◆ TASK TO CARRY OUT: Can you find the lines of the listing that include "down" and copy every one?

◆ GIVEN RECORDS:

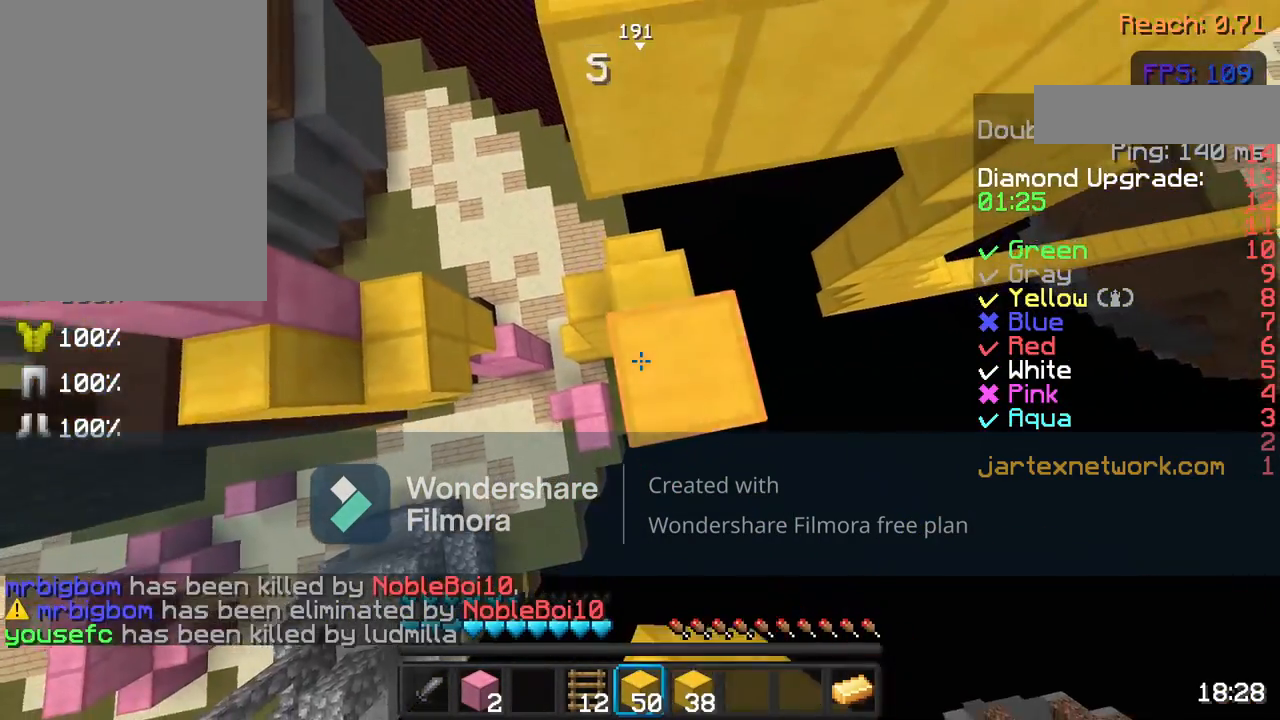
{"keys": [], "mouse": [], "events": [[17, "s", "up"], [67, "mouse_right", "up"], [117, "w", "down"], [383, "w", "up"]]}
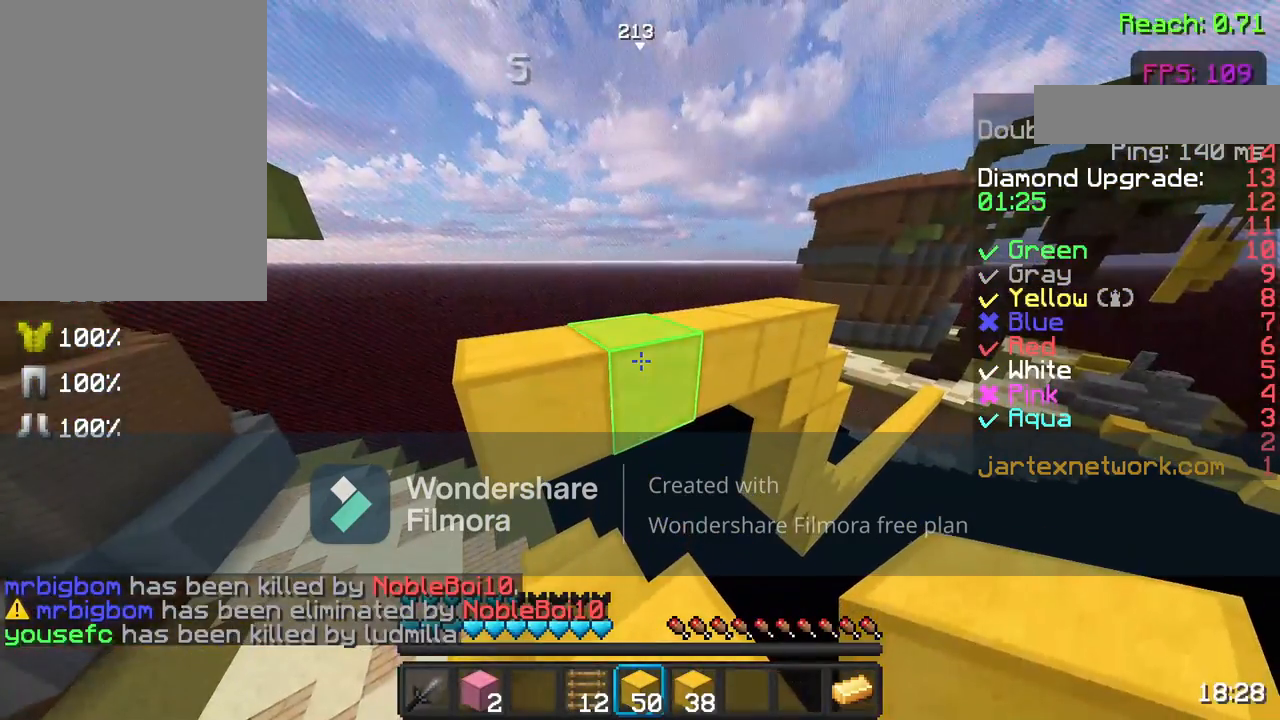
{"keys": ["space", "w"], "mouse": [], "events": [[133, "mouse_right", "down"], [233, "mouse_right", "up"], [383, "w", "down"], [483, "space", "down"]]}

==

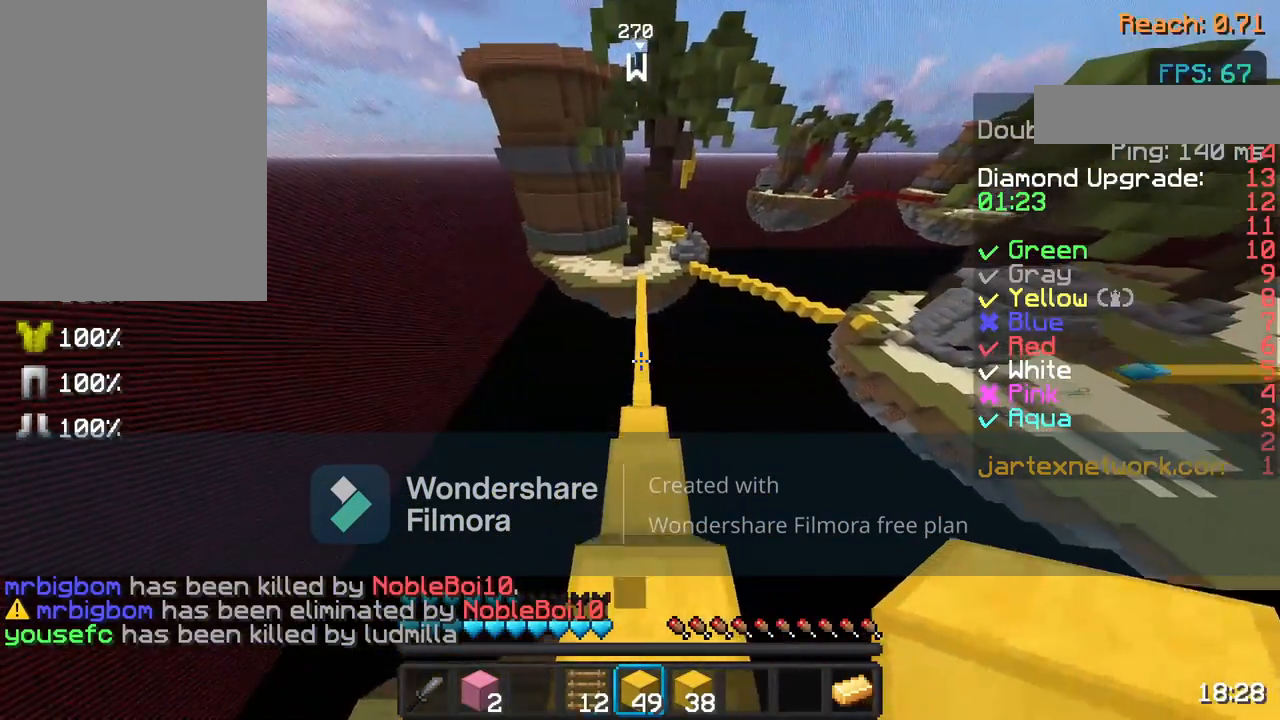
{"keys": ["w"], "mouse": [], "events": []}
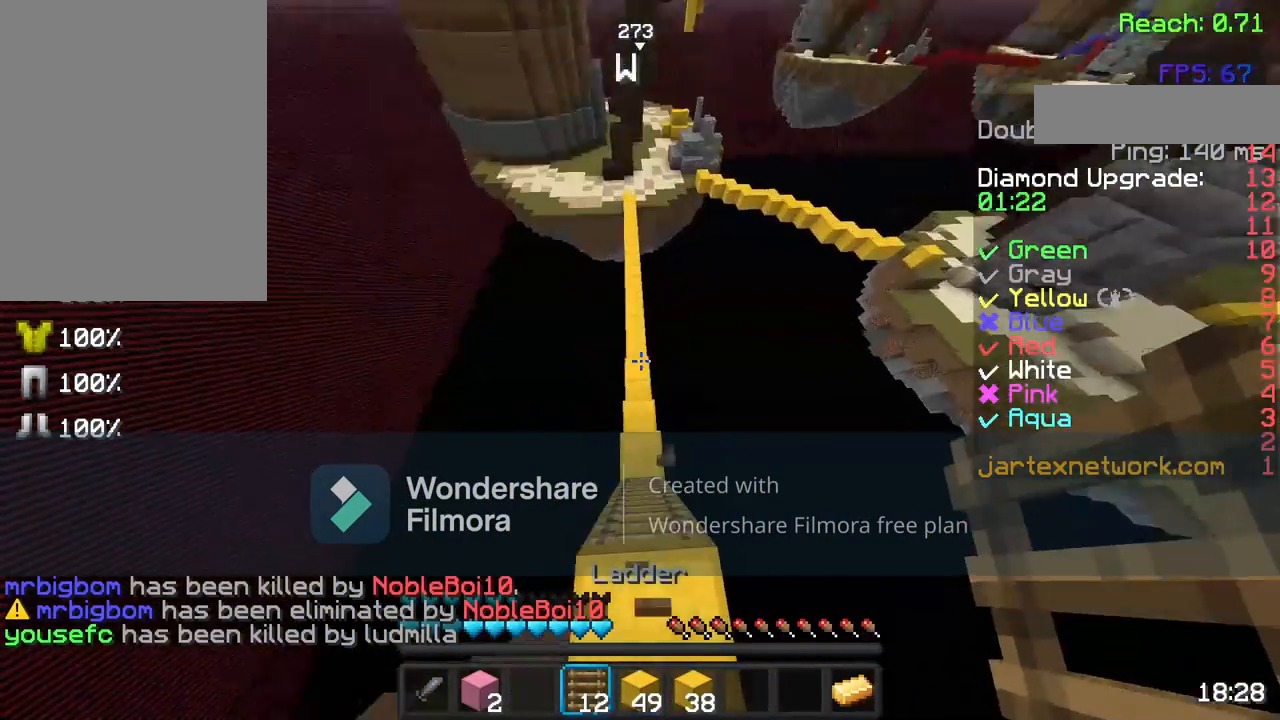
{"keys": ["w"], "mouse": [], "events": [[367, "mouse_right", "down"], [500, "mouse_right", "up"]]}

◆ RESPONSE AREA:
{"keys": [], "mouse": [], "events": [[17, "s", "up"], [67, "mouse_right", "up"], [117, "w", "down"], [383, "w", "up"]]}
{"keys": ["space", "w"], "mouse": [], "events": [[133, "mouse_right", "down"], [233, "mouse_right", "up"], [383, "w", "down"], [483, "space", "down"]]}
{"keys": ["w"], "mouse": [], "events": [[367, "mouse_right", "down"], [500, "mouse_right", "up"]]}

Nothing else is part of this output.